In den kommenden Tagen erwartet Guatemala die zweite Lieferung des russischen Impfstoffs Sputnik V. Wieviele Dosen es diesmal genau sein werden, ist noch nicht bekannt, aber gerechnet wird erneut mit 50.000 wie vor 14 Tagen. Dies entspricht weiteren 0,3 Prozent der Gesamtbestellung von 16 Millionen Dosen. Das bedeutet: Wenn die Lieferungen in diesem Tempo weitergehen, erreichen die letzten Dosen Guatemala erst in über zwölf Jahren. Die Zahl der Kommunen in der COVID-19-Alarmstufe Rot ist in den letzten beiden Wochen von 138 auf 152 gestiegen, und zum ersten Mal wurde in Guatemala auch die britische Variante des Corona-Virus nachgewiesen.
In Honduras ist die Situation weiterhin noch schlechter. Hier hatte Russland vor Wochen 5.000 Dosen gespendet, aber von dem von der Regierung bei den Russen gekauften Impfstoff ist noch nichts angekommen.
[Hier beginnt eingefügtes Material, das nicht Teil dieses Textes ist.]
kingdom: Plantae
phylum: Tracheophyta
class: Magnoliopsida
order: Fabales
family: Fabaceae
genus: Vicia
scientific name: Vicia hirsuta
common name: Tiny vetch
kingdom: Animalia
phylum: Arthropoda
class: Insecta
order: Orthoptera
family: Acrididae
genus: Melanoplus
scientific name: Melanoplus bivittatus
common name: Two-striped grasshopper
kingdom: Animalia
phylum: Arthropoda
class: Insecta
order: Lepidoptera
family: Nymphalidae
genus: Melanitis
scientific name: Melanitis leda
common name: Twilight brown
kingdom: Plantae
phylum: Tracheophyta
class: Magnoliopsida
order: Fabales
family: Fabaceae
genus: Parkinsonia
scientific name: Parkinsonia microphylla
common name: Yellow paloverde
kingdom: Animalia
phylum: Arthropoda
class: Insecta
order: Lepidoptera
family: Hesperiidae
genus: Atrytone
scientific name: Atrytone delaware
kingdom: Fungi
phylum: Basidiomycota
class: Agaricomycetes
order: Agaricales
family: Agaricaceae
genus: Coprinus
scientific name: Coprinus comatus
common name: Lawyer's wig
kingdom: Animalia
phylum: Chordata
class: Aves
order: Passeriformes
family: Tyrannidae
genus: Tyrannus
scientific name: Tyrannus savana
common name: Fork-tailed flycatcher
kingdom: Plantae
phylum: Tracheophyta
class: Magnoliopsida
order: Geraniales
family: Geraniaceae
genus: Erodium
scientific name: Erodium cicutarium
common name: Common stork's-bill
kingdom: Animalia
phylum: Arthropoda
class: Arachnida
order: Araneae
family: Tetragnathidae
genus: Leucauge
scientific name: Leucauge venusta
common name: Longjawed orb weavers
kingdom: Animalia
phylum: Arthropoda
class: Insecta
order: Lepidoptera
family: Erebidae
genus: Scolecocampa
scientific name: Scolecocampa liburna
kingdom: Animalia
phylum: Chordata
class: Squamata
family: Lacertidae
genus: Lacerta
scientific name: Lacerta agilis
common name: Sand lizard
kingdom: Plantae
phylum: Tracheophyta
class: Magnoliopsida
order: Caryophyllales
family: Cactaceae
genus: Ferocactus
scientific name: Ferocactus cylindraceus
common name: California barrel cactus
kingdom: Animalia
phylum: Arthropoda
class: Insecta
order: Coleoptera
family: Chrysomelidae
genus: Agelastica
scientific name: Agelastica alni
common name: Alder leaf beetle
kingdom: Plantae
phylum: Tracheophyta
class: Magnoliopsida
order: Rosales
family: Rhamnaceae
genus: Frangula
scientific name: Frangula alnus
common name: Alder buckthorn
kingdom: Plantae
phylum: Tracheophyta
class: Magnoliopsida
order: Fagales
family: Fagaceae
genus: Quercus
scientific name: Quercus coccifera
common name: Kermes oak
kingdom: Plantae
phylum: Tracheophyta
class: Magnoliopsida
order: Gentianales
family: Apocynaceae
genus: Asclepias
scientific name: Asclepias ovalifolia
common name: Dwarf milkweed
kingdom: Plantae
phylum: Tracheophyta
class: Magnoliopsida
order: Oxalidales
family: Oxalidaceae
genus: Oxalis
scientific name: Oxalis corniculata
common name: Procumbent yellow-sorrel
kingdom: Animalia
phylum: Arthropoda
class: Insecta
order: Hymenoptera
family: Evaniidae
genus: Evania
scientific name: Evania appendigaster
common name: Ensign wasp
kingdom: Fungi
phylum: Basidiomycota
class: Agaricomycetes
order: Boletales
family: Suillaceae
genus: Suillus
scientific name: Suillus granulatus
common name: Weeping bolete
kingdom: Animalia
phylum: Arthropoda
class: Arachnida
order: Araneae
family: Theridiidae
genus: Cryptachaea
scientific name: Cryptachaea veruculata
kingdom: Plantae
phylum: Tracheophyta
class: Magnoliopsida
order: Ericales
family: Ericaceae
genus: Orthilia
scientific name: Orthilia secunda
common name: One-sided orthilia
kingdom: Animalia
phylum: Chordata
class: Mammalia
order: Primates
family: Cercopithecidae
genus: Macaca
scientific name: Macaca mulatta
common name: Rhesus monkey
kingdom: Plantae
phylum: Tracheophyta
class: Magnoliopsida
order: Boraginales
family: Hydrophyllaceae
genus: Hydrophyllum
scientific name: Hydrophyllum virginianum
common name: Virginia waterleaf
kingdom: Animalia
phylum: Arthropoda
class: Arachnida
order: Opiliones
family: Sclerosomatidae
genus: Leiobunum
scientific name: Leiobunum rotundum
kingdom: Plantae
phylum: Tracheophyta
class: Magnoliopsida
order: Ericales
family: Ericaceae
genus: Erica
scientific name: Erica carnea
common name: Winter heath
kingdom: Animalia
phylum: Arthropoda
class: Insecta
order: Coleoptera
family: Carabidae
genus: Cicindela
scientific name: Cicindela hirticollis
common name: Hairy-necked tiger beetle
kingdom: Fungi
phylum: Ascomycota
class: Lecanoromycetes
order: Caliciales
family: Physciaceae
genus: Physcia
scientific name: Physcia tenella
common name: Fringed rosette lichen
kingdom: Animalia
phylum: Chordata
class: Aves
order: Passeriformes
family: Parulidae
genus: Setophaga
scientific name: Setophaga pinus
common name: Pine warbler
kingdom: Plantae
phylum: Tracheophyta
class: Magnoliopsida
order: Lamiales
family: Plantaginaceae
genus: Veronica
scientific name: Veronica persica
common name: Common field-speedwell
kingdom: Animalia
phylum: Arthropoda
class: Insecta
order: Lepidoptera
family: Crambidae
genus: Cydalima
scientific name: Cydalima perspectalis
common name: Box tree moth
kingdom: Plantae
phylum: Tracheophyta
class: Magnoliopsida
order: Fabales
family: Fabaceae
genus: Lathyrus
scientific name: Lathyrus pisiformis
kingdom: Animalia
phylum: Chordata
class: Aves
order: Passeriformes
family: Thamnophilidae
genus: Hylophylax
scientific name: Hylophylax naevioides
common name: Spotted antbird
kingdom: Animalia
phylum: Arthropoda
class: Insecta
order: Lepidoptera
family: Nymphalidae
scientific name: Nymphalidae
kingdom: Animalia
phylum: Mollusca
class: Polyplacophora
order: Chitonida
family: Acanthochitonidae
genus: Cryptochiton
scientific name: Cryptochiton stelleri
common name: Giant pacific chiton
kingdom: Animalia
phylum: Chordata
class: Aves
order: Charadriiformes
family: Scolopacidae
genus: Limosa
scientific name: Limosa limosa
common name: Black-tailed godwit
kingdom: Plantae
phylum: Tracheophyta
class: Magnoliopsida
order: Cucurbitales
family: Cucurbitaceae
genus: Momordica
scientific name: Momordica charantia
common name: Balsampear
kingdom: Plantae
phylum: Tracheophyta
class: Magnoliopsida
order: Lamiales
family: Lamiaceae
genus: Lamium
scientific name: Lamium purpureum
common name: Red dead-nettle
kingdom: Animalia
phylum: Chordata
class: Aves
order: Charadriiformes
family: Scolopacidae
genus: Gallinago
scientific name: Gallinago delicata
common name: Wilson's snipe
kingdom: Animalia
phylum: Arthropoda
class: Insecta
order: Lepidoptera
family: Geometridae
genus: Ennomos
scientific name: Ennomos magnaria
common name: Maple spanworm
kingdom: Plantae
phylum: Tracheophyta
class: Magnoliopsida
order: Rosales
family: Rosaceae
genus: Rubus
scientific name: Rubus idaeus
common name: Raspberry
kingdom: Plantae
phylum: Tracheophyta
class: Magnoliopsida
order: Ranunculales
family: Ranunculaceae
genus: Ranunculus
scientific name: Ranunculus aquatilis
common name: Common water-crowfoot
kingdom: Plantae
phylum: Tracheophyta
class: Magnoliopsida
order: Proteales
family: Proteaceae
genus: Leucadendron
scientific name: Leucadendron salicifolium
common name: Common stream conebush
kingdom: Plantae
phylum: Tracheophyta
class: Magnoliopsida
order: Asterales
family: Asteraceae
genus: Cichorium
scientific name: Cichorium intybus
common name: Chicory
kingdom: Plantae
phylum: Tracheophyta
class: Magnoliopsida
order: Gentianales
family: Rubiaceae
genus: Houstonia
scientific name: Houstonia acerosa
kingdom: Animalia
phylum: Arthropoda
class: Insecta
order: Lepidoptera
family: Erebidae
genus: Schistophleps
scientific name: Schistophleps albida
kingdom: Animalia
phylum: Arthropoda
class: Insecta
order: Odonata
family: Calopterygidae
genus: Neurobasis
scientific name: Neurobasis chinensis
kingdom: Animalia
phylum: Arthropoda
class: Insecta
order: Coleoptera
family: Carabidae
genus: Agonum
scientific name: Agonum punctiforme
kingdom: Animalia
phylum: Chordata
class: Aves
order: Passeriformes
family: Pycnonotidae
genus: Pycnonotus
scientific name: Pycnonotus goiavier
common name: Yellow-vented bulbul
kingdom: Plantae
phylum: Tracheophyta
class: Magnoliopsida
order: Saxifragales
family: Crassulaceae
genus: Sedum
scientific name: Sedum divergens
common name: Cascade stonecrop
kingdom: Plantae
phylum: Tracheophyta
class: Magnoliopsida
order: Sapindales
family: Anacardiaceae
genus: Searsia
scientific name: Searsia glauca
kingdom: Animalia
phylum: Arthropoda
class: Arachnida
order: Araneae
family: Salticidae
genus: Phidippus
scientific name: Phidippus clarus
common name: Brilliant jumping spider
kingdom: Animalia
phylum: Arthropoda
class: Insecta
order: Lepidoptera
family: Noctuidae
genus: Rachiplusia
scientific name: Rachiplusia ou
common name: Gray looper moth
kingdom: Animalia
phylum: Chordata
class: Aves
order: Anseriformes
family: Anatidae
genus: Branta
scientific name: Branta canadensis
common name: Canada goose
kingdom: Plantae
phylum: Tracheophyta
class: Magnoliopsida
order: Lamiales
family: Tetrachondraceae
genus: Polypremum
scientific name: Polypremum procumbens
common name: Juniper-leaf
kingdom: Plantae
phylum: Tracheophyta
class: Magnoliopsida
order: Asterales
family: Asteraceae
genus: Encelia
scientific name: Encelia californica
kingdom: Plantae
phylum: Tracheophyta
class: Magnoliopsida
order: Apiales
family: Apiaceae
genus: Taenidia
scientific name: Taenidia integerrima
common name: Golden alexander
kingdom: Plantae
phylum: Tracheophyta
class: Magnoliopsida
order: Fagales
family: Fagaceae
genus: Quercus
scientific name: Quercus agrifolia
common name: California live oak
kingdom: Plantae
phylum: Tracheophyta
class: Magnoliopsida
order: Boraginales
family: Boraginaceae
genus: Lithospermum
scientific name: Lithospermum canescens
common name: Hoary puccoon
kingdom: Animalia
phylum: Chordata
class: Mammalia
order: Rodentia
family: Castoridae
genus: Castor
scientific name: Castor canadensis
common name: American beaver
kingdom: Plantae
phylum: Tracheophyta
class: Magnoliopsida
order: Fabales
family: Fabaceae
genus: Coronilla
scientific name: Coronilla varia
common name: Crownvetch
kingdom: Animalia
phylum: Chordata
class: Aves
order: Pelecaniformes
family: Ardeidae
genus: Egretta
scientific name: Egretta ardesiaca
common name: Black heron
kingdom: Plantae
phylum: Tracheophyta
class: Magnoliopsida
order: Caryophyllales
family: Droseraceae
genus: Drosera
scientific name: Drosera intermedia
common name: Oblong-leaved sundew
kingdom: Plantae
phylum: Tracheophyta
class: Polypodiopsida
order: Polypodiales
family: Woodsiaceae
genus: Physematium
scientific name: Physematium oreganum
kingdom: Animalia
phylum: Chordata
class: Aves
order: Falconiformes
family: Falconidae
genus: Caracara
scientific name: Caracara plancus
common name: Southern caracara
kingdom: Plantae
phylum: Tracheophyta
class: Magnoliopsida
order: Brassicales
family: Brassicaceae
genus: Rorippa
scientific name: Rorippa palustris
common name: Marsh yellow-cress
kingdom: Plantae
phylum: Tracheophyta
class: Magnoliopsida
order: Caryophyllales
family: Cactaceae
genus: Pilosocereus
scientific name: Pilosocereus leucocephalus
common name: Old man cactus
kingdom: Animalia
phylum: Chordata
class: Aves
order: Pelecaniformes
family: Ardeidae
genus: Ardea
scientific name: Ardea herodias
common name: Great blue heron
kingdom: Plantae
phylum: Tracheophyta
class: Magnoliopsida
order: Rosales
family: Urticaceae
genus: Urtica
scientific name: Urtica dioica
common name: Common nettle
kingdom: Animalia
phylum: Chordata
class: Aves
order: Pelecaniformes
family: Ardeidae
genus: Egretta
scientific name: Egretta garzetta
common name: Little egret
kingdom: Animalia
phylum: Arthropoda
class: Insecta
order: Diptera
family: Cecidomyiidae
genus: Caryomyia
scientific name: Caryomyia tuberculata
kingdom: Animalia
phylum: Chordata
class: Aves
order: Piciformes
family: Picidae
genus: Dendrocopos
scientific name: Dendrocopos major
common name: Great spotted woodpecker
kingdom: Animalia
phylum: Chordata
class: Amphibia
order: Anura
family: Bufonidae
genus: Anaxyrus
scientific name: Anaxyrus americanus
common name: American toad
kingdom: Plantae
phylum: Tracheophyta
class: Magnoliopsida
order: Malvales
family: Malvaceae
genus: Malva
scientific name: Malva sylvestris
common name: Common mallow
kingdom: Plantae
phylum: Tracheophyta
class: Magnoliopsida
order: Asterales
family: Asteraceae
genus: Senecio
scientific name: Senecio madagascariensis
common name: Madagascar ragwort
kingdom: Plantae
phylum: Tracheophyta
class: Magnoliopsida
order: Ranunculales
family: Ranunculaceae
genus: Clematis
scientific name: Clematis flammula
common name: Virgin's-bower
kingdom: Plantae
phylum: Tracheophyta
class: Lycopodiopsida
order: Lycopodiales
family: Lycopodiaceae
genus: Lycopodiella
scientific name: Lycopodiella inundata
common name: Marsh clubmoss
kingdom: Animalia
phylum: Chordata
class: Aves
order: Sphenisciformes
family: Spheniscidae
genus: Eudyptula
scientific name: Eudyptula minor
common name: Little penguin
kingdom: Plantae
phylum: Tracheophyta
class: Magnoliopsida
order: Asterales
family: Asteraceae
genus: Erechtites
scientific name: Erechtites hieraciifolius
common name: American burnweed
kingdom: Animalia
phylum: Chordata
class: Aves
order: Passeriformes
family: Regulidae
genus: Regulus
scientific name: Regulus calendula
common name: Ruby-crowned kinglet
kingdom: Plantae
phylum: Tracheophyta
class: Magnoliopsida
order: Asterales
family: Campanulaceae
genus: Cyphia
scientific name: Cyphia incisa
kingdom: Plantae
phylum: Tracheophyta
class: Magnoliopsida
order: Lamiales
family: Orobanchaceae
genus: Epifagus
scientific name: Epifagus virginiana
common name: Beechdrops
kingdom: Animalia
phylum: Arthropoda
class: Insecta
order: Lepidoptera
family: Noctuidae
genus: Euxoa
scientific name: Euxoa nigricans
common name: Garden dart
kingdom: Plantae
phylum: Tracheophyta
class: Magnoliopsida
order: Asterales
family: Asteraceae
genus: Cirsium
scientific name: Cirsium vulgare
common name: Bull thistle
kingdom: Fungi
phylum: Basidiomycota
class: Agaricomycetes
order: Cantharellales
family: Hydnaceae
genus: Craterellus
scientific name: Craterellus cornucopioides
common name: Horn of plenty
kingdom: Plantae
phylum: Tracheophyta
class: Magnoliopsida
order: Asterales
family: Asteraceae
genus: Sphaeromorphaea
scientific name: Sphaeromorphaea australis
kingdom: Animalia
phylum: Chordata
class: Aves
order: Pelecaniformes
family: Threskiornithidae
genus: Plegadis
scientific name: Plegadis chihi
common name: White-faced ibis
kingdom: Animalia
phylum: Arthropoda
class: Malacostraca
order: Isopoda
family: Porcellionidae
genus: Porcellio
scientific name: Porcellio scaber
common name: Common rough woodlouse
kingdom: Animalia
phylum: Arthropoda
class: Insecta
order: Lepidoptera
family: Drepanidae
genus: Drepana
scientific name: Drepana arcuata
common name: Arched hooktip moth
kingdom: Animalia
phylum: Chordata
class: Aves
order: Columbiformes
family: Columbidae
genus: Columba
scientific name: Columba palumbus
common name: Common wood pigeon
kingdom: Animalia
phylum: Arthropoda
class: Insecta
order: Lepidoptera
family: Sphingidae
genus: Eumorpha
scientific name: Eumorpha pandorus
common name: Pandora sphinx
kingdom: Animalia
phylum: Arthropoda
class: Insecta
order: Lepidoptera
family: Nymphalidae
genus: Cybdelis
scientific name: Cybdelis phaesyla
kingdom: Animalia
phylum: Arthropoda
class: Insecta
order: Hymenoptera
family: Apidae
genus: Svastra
Die erste Lieferung von 40.000 Dosen wird in der kommenden Woche erhofft. Unterdessen mehren sich die Informationen, dass Personen, die der Regierung nahestehen, bereits Impfungen erhalten haben, während die Mittelschicht in die USA reist, um sich dort immunisieren zu lassen. Es gibt dafür Angebote von Paketreisen, die um die USD 400.- kosten. Es regt sich aber Unmut darüber, dass die Mittelschicht zwar den höchsten Teil der Steuerlast trägt, dennoch aber keinen Zugang zu staatlichen Gesundheits- oder Bildungsleistungen hat.
Zur Selbsthilfe haben die Bürgermeister von sieben Kommunen in Honduras gegriffen, die sich in dieser Woche mit dem salvadorianischen Präsidenten Nayib Bukele getroffen und ihn um Impfstoff gebeten haben. Mit dem bei ihm üblichen PR-Aufwand hat Bukele ihnen 34.000 Dosen gespendet, was zu heftigen Reaktionen der honduranischen Regierung gegenüber den Bürgermeistern geführt hat. Das hat die Vereinigung der Kommunen von Honduras (Asociación de Municipios de Honduras, AMHON) jedoch nicht davon abgehalten, Bukele in einem Brief zu ersuchen, dabei behilflich zu sein, dass die 298 Kommunen des Landes selbständig Impfstoff von China kaufen können. Dies ist politisch insofern heikel, als Honduras keine offiziellen Beziehungen zu China, sondern vielmehr eine enge Freundschaft zu Taiwan pflegt. Das erklärt wohl auch, warum sich die Bürgermeister an Bukele gewandt haben, der zu den Chinesen gute Kontakte unterhält. Eine Antwort des salvadorianischen Präsidenten auf den Brief der AMHON ist jedoch bislang nicht bekannt.